Esa casa -a la que es llegado el momento de rehabilitar un tanto y quizá consolar, pues quién sabe si, en su aislamiento, no se siente triste de lo que acabamos de decir de ella, ya que una vivienda tiene un alma-; esa casa se denominaba Marine - Terrace. La llegada fue lúgubre; pero después de todo, declarémoslo, la estada fue tranquila, y Marine - Terrace no dejó en aquellos que allí vivieron, sino afec-tuosos y caros recuerdos. Y cuanto decimos de Marine - Terrace, lo hacemos extensivo a esa isla, Jersey. Los lugares donde se ha sufrido concluyen por tener un sabor de amarga dulzura que, más tarde, hacen sentir su nostalgia. Brindan una hospitalidad severa que place al espíritu y al recuerdo.
En esa isla habían vivido, antes, otros exilados. Pero no es ésta la oportunidad de hablar de ellos. Digamos solamente que el más an-tiguo, según la tradición o quizá la leyenda, fue un romano llamado Vipsanio Minator, que empleó su exilio en proseguir, en provecho de su país, la muralla romana, de la que aún se ven algunos restos, semejantes a trozos de colinas, próximos a una bahía, llamada, si mal no recuerdo, la bahía de Santa Catalina.
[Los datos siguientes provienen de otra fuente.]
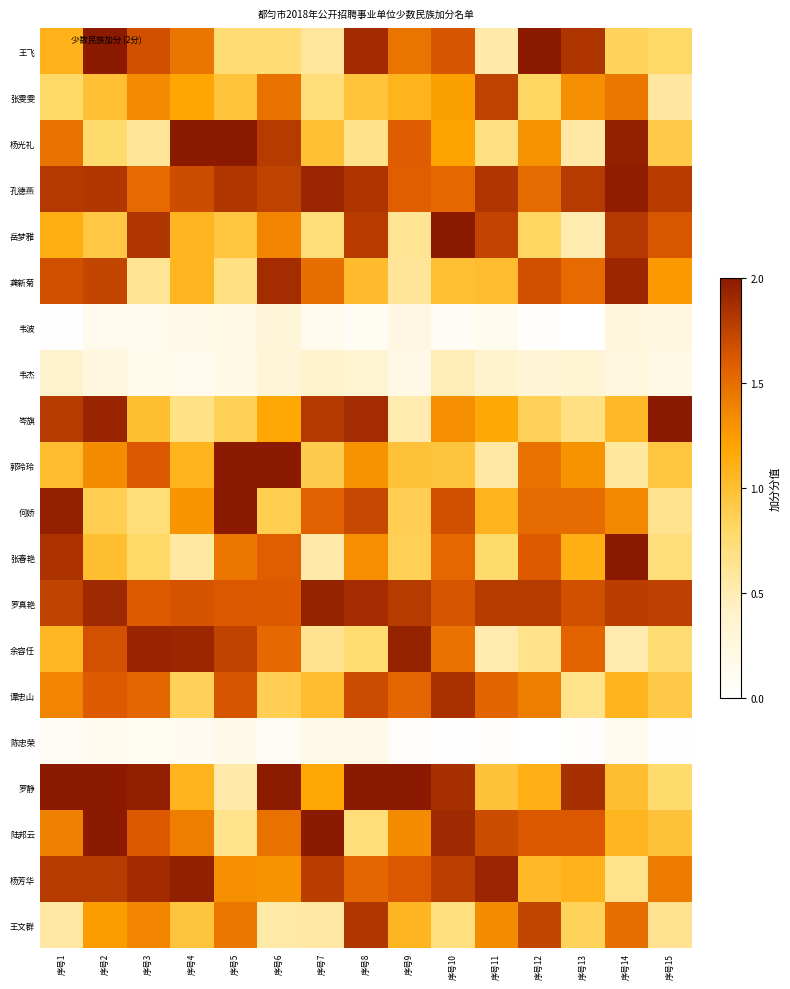

How many data points does each series have?

15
Vispanio Minator era un personaje consular, tan enamorado de Roma que concluyó por ser molesto al Imperio. Tiberio lo exiló a esa isla cimeria, Cesárea; según otros, a una de las Orcadas. Pero Tiberio hizo algo más: no confor-me con haberlo exilado, ordenó el olvido. Se prohibió a los oradores del Senado y del Foro que pronunciaran el nombre de Vipsanio Mi-nator. Los oradores del Foro y del Senado y hasta la historia obede-cieron; de todo lo cual, por otra parte, Tiberio no dudaba Esa arro-gancia en las órdenes, que iba hasta el extremo de imponerlas al propio pensamiento de los hombres, caracterizaba a determinados gobiernos antiguos, encaramados en una de esas situaciones sólidas y en las cuales la mayor suma de crímenes produce la mayor suma de seguridades.
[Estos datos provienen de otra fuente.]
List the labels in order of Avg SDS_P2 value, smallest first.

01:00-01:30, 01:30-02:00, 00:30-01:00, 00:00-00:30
Volvamos a Marine - Terrace.
Una mañana de fines de noviembre, los habitantes del lugar, el padre y el más joven de los hijos, se hallaban sentados en la sala baja. Callaban, como náufragos pensativos.
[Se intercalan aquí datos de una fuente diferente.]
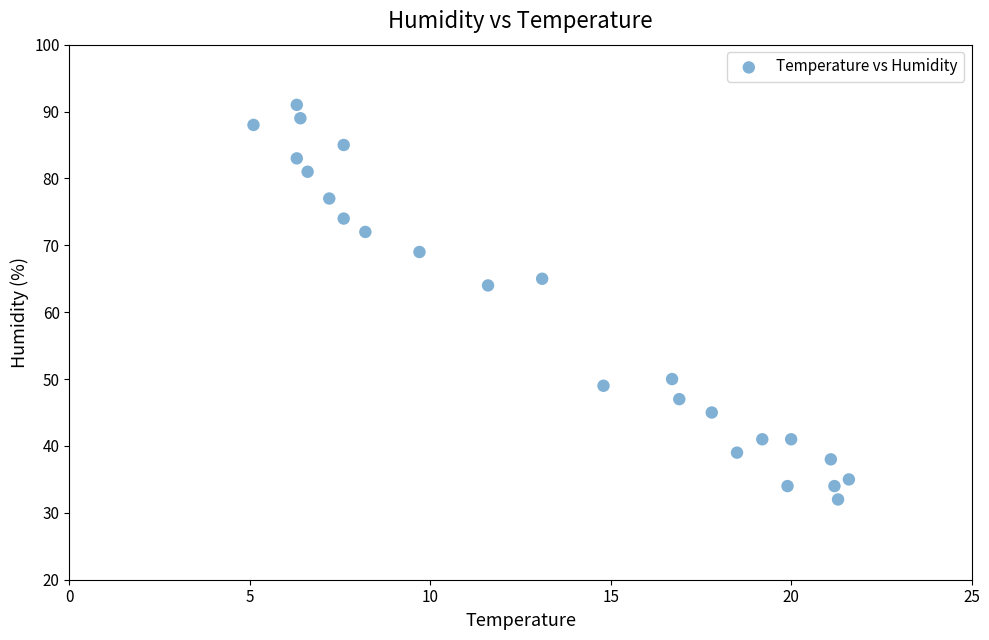

What Y value in the scatter plot is closest to 61?

64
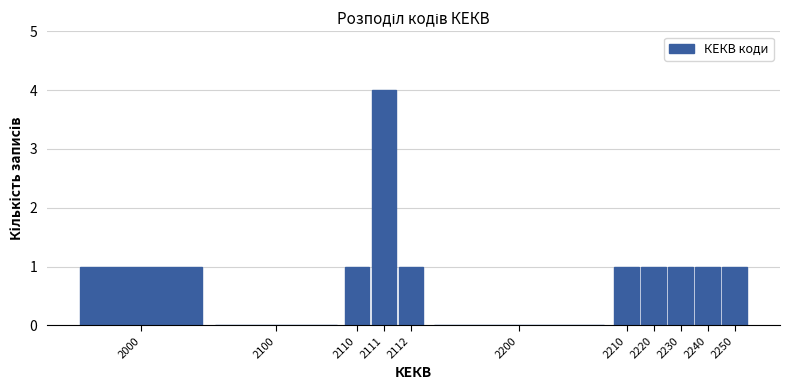

Reading left to right, what are all the values shown in this chart?

2000=1	2100=0	2110=1	2111=4	2112=1	2200=0	2210=1	2220=1	2230=1	2240=1	2250=1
Afuera llovía, el viento soplaba y la casa estaba como ensordecida por ese tronar exterior. Ambos meditaban, absorbidos quizá por esa coincidencia de un comienzo de invierno y un comienzo de exilio.
De pronto el hijo levantó la voz e interrogó al padre:
-¿Qué piensas tú de este exilio?
-Que será largo.
-¿En qué piensas emplearlo?
El padre respondió:
-Contemplaré el océano.
Después de un silencio, el padre prosiguió:
-¿Y tú?
-Yo -repuso el hijo- traduciré a Shakespeare.